## Yönerge:
Seçilen metne göre kahverengi gözlü adamın bıraktığı odanın kapısı ne renktir, lütfen yazın.

## Seçilen Metin:
........

9 Nisan 2015 Perşembe

Sevdaya Veda



Saçlarını bana bırak uykularım büyütsün kısılmış gözlerini…


Tavana bakarken yaşlandım artık ellerim anneminkiler kadar ne beyaz ne de temiz… Yemek buharından kızarmış yanakları hâlâ dokuzuncu köyden kovulmuş sekizinci köylü saflığında olsa da kızı yok olmuş sigara dumanlarında…

Ah babam, kızın kadınlığı taşırken nasıl yoruldu bir bilsen… dizleri çakılarla değil, bakışlarla yaralandı… Seversin beni bilirim, içini çeke çeke annemin uzun eteklerinin ardından seversin…
Halbuki kahverengi gözlü adamın bıraktığı yeşil boyalı, kırmızı kapılı odada yaşlandı kızın tavana bakarak… şimdi senden daha büyük yaşım, ellerim titrek…
At sırtına bindirdim, eyerini bağlamadan çıplak sırta vurdum ırmak dağınıklığını… saldım çöllerin dipsiz kumlarına…
Gücümü toplamalıyım son kez ve tanrı'dan şunu istemeliyim; kapının altından ona dair en ufak kapı deliğini teslim ederken, bana ufacık bir mezar… madem kıyamet hâlâ kopmadı, idmanları yaşanmakta…
Senin olmalı böyle bir cümle: "bayram sabahları gibi seni sevmek"

........

## Sağlanan Veriler:

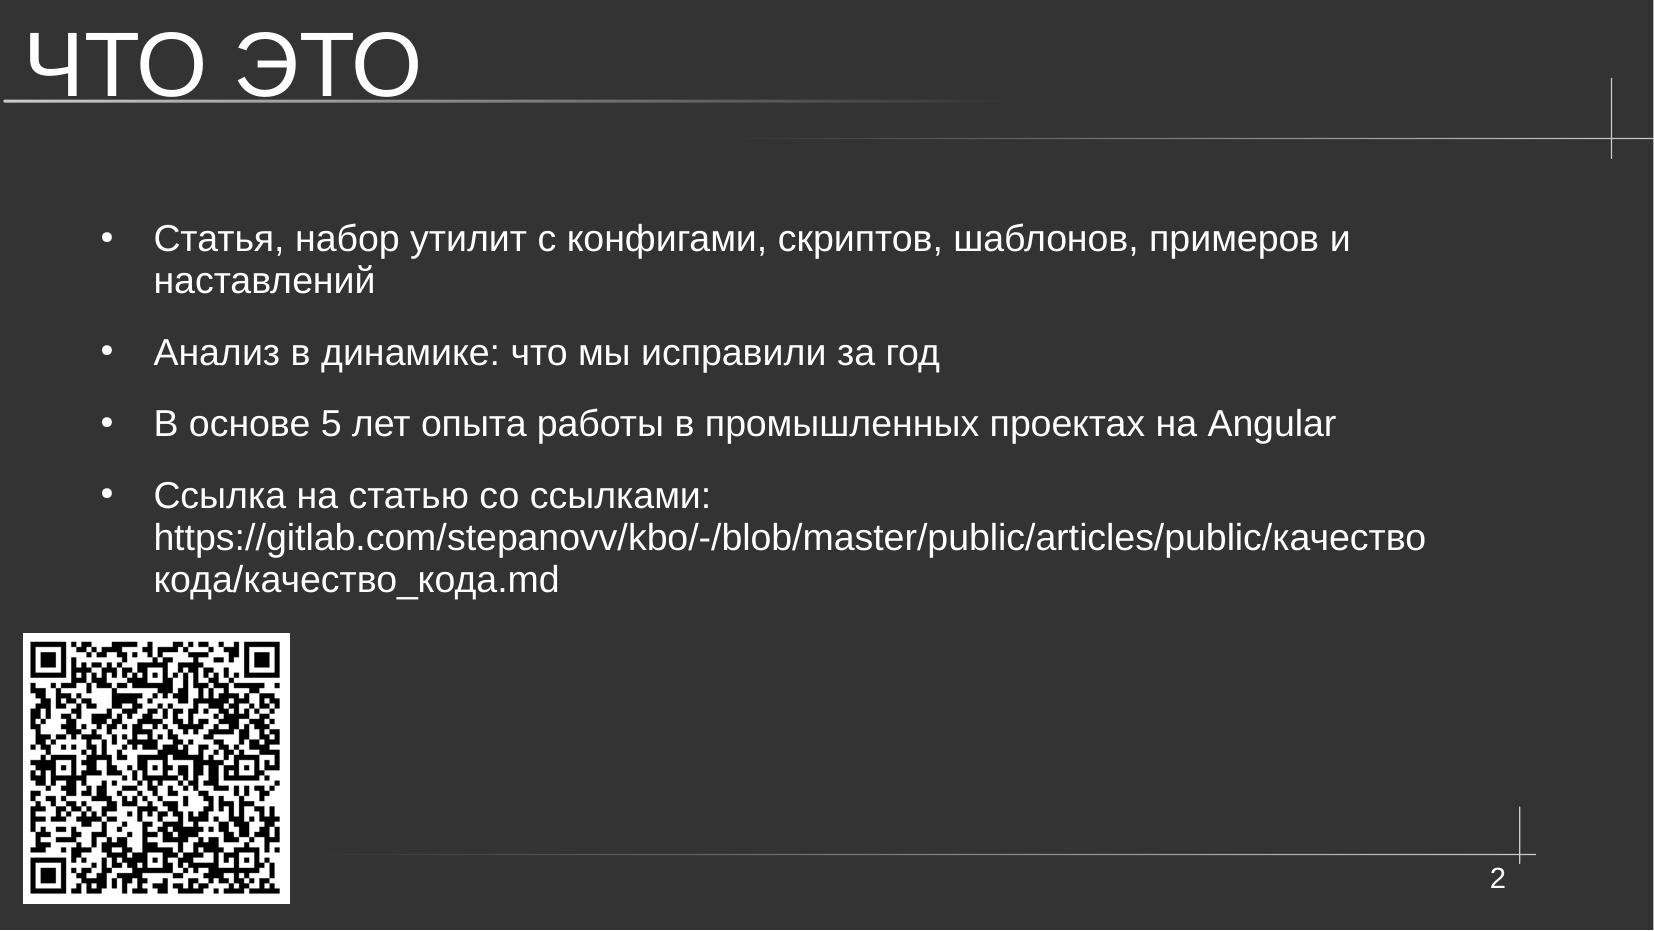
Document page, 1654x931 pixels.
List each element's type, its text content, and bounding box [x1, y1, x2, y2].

title ЧТО ЭТО [23, 11, 1589, 119]
list Статья, набор утилит с конфигами, скриптов, шаблонов, примеров и наставлений Анализ в динамике: что мы исправили за год В основе 5 лет опыта работы в промышленных проектах на Angular Ссылка на статью со ссылками: https://gitlab.com/stepanovv/kbo/-/blob/master/public/articles/public/качество кода/качество_кода.md [82, 217, 1571, 758]
picture [23, 633, 290, 904]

........

## Alıştırma Çıktısı:
Kırmızı.